As per the Draft Communiqué, a board of directors resolution regarding the principles of the significant transaction must be executed and approved by the general assembly. It is not permitted to fulfil this obligation with a general assembly resolution that authorizes the board of directors to execute such decision.

Procedures and Principals of the Right to Exit

The CMB was authorized to determine the procedures and principals of retirement right with the recent amendment of Capital Markets Law. The shares held by the shareholders as of the public disclosure date are subject to retirement right. Accordingly, the shareholders are not entitled to exit right for the shares they have purchased after the public disclosure date and if they have sold some of the shares that they have purchased after the public disclosure date, such shares will not affect the shares subject to right to exit.

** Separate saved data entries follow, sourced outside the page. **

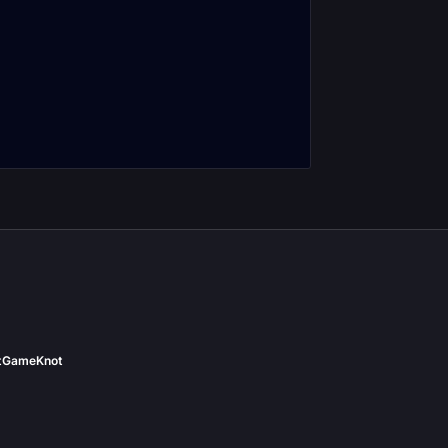
ine Depths
Theater of Pain
nter Journal
Encounter Journal
t
GameKnot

Exercise Price of Right to Exit

Exercise price of exit right in publicly-held corporations is the highest of (i) the average of the weighted average prices in the stock exchange within the last six months, a year and five years before to public disclosure date, (ii) if a compulsory share purchase offer has been made within one year before public disclosure date, the offered price, or (iii) the price determined with the valuation report prepared for each share group. In order to determine the exercise price of retirement right for non-listed corporations, the Draft Communiqué stipulates a validation report based on the public disclosure date to be prepared.

Take-over Bid Due to Use of Right to Exit

As per the Draft Communiqué, regarding corporations that are listed and traded in the stock exchange, prior to purchase of the shares subject to retirement right by the corporation, a take-over bid may be offered to other shareholders or investors with a board of directors resolution.

Cases Not Leading to Right to Exit

With the Draft Communiqué, transactions such as rescue mergers and sale of affiliate shares via public offering have been included to the cases not leading to retirement right. Cases that does not lead to retirement right consisted of transactions such as transactions by companies whose control belongs to a governmental authority, amendment of the status of the investment trusts, cessation of the status of such trusts and change in privileges in this regard.